In mineralogy, argentite (from Latin argentum 'silver') is cubic silver sulfide (Ag_{2}S), which can only exist at temperatures above 173 C, 177 C, or 179 C. When it cools to ordinary temperatures it turns into its monoclinic polymorph, acanthite. The International Mineralogical Association has decided to reject argentite as a proper mineral.

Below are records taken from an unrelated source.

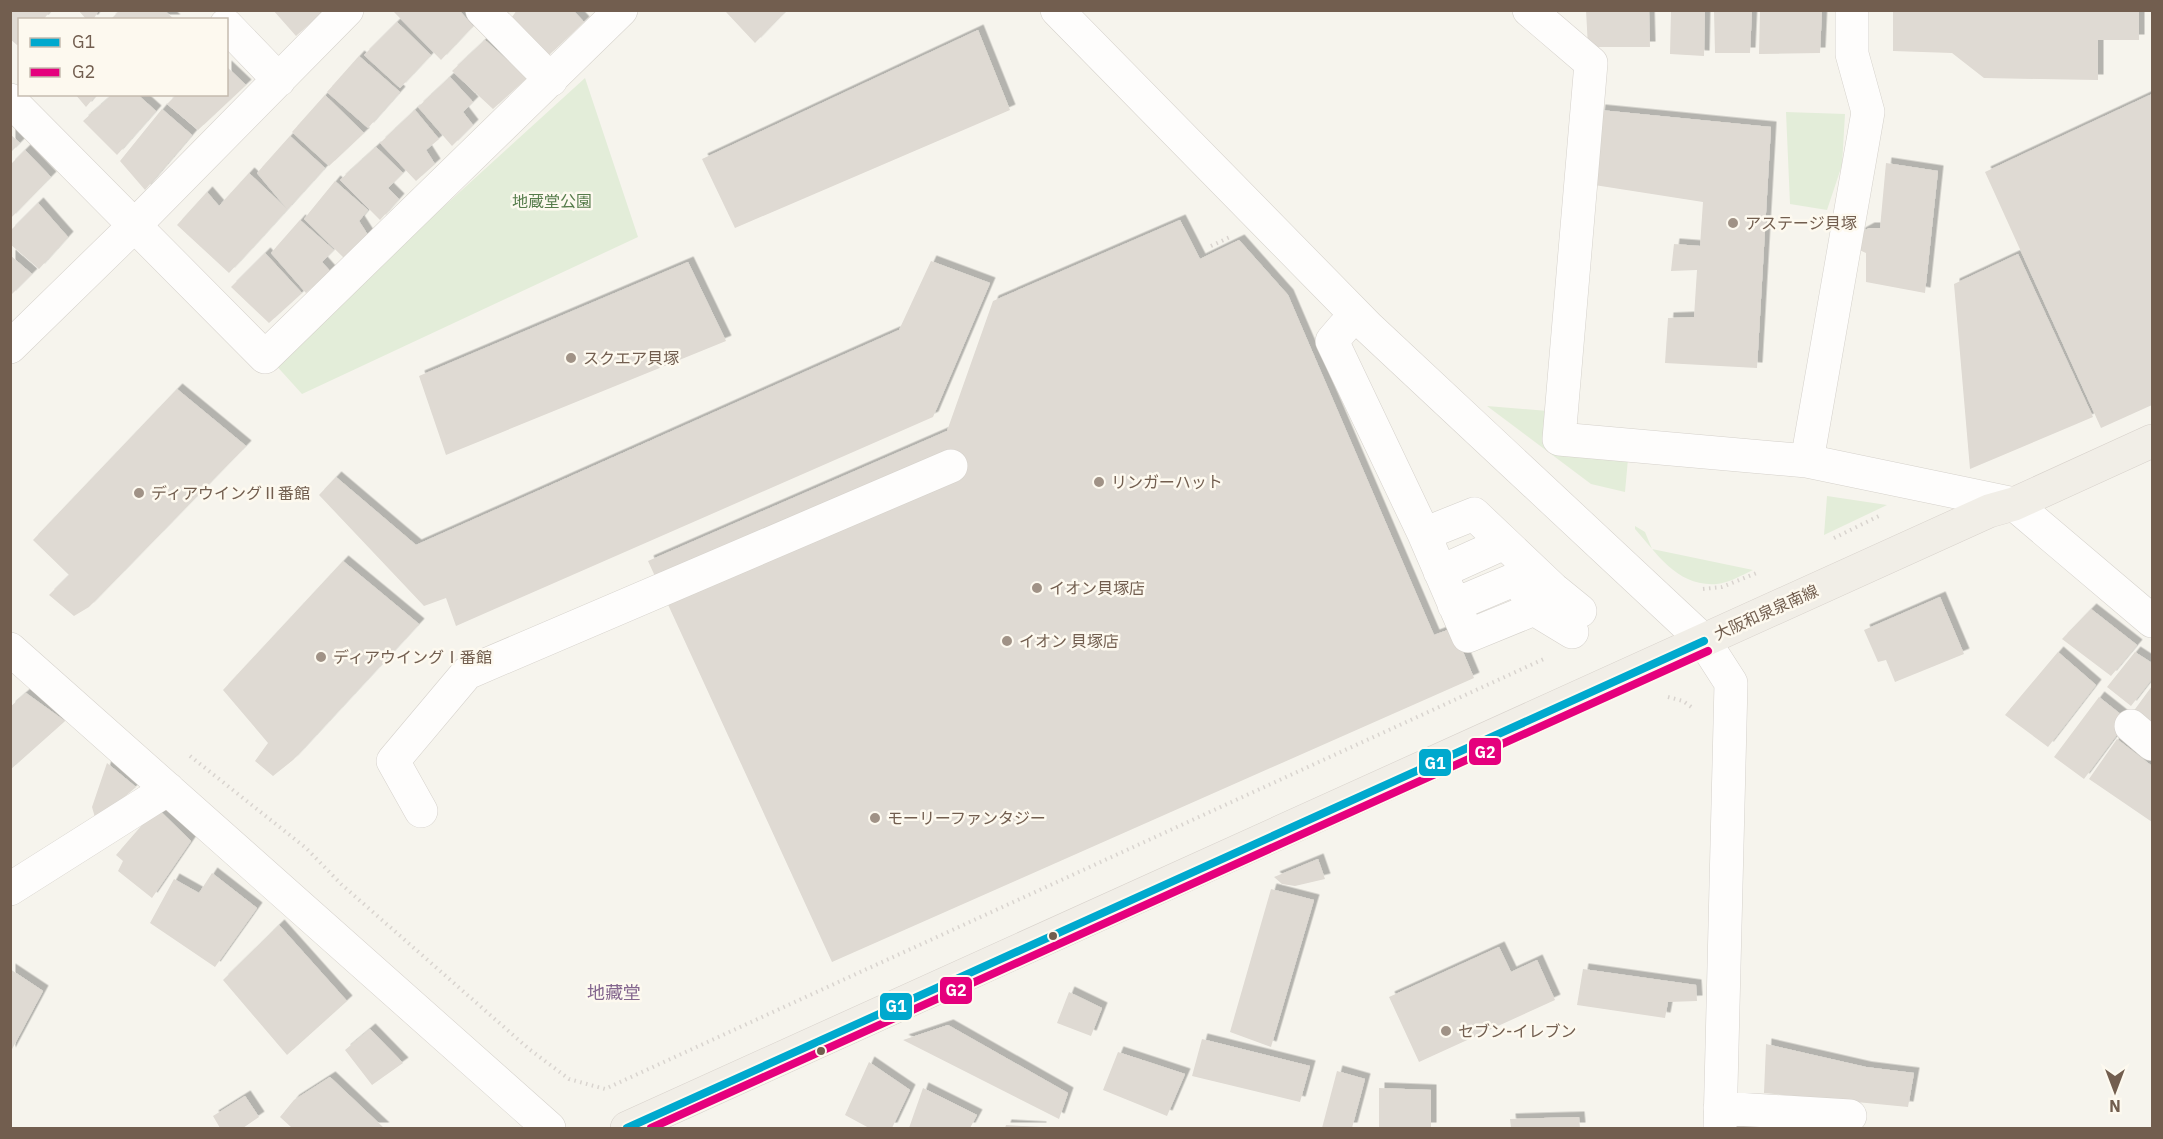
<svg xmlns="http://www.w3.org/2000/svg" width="2163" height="1139" viewBox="0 0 2163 1139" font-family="'IBM Plex Sans','Noto Sans JP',sans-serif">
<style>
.green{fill:#e3edd9}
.building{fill:#dfdad3;filter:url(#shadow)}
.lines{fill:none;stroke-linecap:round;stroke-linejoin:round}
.minor-casing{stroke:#d5d1cb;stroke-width:34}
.major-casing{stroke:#d7d1cb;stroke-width:34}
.path{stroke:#d9d4cf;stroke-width:4;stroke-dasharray:1.5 4.5;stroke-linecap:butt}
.minor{stroke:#fefdfc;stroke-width:33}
.major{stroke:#f1eee7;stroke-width:33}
.bus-1-casing{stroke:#fdf9ef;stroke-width:12}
.bus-2-casing{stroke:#fdf9ef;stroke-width:12}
.bus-1{stroke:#00a9ce;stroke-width:8}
.bus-2{stroke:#e5007d;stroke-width:8}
.poi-dot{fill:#a09286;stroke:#fdf9ef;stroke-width:2}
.bus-dot{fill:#725e4f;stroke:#fdf9ef;stroke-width:2}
.labels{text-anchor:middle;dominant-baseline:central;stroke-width:5;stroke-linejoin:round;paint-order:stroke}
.park-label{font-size:16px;fill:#567c4b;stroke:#fdf9ef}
.poi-label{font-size:16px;fill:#725e4f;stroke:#fdf9ef;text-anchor:start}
.street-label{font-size:16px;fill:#725e4f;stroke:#fdf9ef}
.neighbourhood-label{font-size:18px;fill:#84668e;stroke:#fdf9ef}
.line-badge{stroke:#fdf9ef;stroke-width:2}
.badge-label{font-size:16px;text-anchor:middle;font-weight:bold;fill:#fff}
</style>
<defs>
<filter id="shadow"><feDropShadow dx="5.5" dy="-5.5" stdDeviation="0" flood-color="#0004"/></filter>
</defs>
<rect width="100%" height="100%" fill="#f6f4ed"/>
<path class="green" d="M585,78L638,237L302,394L273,362Z
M1786,112L1845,114L1842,165L1827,210L1790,204Z
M1487,406L1548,411L1628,459L1625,492L1591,484Z
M1827,496L1887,505L1824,535Z
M1635,526L1645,532L1652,549L1753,570C1742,575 1729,583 1717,584C1678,587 1658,555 1635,529Z"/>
<path class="building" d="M10,10H51L43,20H20V43L17,45L10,39Z
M78,10H99L93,20H87Z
M120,10H164L175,20H110Z
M273,10H325L296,36Z
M396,10H459L473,26L441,60L394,12Z
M517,10H573L584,22L548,56L512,17Z
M727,10H787L755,43L726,12Z
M1586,10H1649L1650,47H1588Z
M1671,10H1705L1704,56L1670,54Z
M1714,10H1752L1750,53H1715Z
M1760,10H1822L1820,53L1759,54Z
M1893,10H2139V40H2098V80L1984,78L1952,53L1893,51Z
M397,22L431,55L400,88L364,55Z
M978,30L1010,110L735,228L702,159Z
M485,40L527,78L493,109L452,71Z
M359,56L400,92L368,128L327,92Z
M226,66L246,85L198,130L167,104L177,94H226Z
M450,77L473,102L463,112L473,125L452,146L418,107Z
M75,94H97L86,107Z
M113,94H137L156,111L117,155L83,121Z
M2152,94V405L2101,428L1985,172Z
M325,95L364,133L329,166L292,132Z
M162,109L192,135L145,190L120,161Z
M415,110L439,139L426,150L435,164L416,181L380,143Z
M1600,110L1771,127L1757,368L1665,363L1668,318L1694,317L1697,270L1671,271L1674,244L1700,246L1703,202L1588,184Z
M10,134L20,143L10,153Z
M290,136L325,168L254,246L229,273L177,225L207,192L219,206L249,173L287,209L257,173Z
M376,147L403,173L388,188L399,199L380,220L340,180Z
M25,150L51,177L10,219V165Z
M1886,163L1938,171L1925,293L1866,282V253L1857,249L1860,233L1869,228H1880Z
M335,181L368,210L359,221L368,235L344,258L304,219Z
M38,203L68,237L39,269L10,244V231Z
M300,220L334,250L322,262L330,271L306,293L271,253Z
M1180,220L1200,259L1239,240L1288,295L1434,635L1453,628L1474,678L832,962L648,561L947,431L993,301Z
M265,253L302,293L269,323L231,287Z
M2018,254L2093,417L1970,469L1954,284Z
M10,255L32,274L10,296Z
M931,261L990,283L933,417L456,626L446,598L424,606L319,495L336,477L416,545L899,330Z
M688,262L726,341L446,455L419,376Z
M177,389L246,446L89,607L74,616L49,595L69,575L33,540Z
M343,561L419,624L293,760L273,776L255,761L268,743L223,690Z
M1940,597L1964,654L1895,682L1886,660L1878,662L1864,630Z
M2091,609L2137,645L2111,676L2062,639Z
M2058,652L2096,685L2048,747L2005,715Z
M2135,652L2152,663V679L2131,706L2107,687Z
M2152,686V727L2130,716Z
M26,693L65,721L10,770V707Z
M2099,697L2128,720L2084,779L2054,757Z
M2117,739L2152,766V822L2089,779Z
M107,763L136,787L96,821L92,807Z
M157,808L191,841L152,898L118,871L123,861L116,855Z
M1318,859L1325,879L1295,886L1282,884L1274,877Z
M212,873L257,908L215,967L150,923L174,879L199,893Z
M1271,889L1314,900L1271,1047L1230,1032Z
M279,925L347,1001L287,1055L223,980Z
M1499,947L1511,972L1537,960L1555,1000L1419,1062L1389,997Z
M10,969L43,991L10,1053Z
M1583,969L1696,985L1697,1001L1668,1002L1665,1018L1577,1005Z
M1069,992L1102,1008L1091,1036L1057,1023Z
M948,1025L1068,1093L1059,1119L903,1040Z
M370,1029L403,1063L372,1085L345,1050Z
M1202,1039L1310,1066L1300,1102L1192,1076Z
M1766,1044L1866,1067L1914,1073L1908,1107L1764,1093Z
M1118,1052L1185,1074L1167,1116L1103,1090Z
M869,1062L910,1090L892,1128H869L845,1115Z
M1337,1071L1365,1079L1352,1128H1322Z
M330,1077L384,1128H292L280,1117L294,1100Z
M923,1088L977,1115L970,1128H909Z
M1379,1088L1431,1090V1128H1379Z
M245,1096L259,1117L243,1128H220L213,1116Z
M1579,1117L1580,1128H1511L1510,1119Z
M1006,1125L1041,1127V1128H1005Z"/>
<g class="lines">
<g class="minor-casing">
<path id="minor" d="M482,10L551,80
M1057,10L1368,327L1704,641L1731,683L1720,1128
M1529,10L1591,63L1559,439L1807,461
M1852,10V54L1868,112L1807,461L2014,504L2152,621
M226,25L279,80
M10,100L265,357L621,10
M1344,327L1332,341L1424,534L1468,636L1534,609
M10,347L134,226L347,10
M1424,534L1474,514L1553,589L1580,611
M1440,572L1502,544
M1524,589L1534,609L1572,632
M1454,605L1518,578
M10,649L549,1128
M2131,726L2152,744
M421,811L393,761L467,673L951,466
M10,889L168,789
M1720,1108L1850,1116"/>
</g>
<g class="major-casing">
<path id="major" d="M627,1128L1989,511L2014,504L2152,441"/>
</g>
<path class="path" d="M1211,246L1230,237
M1834,538L1881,515
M1703,589L1722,587L1759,572
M1668,697L1683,701L1694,709
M190,756L306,848L341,884L529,1049L569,1079L605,1089L1546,658"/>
<use href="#minor" class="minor"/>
<use href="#major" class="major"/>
<g class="bus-1-casing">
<path id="bus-1" d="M627,1128L1704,641"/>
</g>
<g class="bus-2-casing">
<path id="bus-2" d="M651,1128L1708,651"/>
</g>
<use href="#bus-1" class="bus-1"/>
<use href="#bus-2" class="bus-2"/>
</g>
<g class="poi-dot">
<circle cx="1733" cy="223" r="6"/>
<circle cx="571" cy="358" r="6"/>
<circle cx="1099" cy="482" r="6"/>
<circle cx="139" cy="493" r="6"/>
<circle cx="1037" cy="588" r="6"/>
<circle cx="1007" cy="641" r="6"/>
<circle cx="321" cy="657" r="6"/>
<circle cx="875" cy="818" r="6"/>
<circle cx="1446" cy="1031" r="6"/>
</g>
<g class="bus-dot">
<circle cx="1053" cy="936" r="5"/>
<circle cx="821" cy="1051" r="5"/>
</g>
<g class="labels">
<g class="park-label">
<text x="552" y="201">地蔵堂公園</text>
</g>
<g class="poi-label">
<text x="1745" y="223">アステージ貝塚</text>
<text x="583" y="358">スクエア貝塚</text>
<text x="1111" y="482">リンガーハット</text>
<text x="151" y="493">ディアウイングⅡ番館</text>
<text x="1049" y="588">イオン貝塚店</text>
<text x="1019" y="641">イオン 貝塚店</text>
<text x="333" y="657">ディアウイングⅠ番館</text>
<text x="887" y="818">モーリーファンタジー</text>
<text x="1458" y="1031">セブン-イレブン</text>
</g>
<g class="street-label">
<text transform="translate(1766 612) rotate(-24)">大阪和泉泉南線</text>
</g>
<g class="neighbourhood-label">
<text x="614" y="992">地藏堂</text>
</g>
</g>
<g class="line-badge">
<rect x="1468" y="737" width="34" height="29" rx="6" fill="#e5007d"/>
<rect x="1418" y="748" width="34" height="29" rx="6" fill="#00a9ce"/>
<rect x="939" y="976" width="34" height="29" rx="6" fill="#e5007d"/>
<rect x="879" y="992" width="34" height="29" rx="6" fill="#00a9ce"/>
</g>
<g class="badge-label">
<text x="1485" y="758">G2</text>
<text x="1435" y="769">G1</text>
<text x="956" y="996">G2</text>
<text x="896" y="1012">G1</text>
</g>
<rect width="2163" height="1139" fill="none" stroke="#725e4f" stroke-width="24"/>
<rect x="18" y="18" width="210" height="78" fill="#fdf9ef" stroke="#c5bbaf" stroke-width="1.5"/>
<rect x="30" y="38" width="30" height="9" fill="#00a9ce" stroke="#c5bbaf" stroke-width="1.5"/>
<text x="72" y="48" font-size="18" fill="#725e4f">G1</text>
<rect x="30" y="68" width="30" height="9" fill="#e5007d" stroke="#c5bbaf" stroke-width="1.5"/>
<text x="72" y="78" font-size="18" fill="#725e4f">G2</text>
<g transform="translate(2115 1091) rotate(180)" stroke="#fdf9ef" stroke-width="4.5" paint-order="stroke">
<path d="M0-4.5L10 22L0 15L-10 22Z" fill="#725e4f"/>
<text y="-9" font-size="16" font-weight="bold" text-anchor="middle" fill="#725e4f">N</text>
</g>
</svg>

The name "argentite" sometimes also refers to pseudomorphs of argentite: specimens of acanthite which still display some of the outward signs of the cubic crystal form, even though their actual crystal structure is monoclinic due to the lower temperature. This form of acanthite is occasionally found as uneven cubes and octahedra, but more often as dendritic or earthy masses, with a blackish lead-grey color and metallic luster.

Argentite belongs to the galena group. Cleavage, which is so prominent a feature in galena, here presents only in traces. The mineral is perfectly sectile and has a shining streak; hardness 2.5, specific gravity is 7.2–7.4. It occurs in mineral veins, and when found in large masses, as in Mexico and in the Comstock Lode in Nevada, it forms an important ore of silver. The mineral was mentioned in 1529 by G. Agricola, but the name argentite was not used till 1845 and is due to W. Haidinger. Old names for the species are Glaserz, silver-glance and vitreous silver. A related copper-rich mineral occurring e.g. in Jalpa, Zacatecas, Mexico, is known as jalpaite.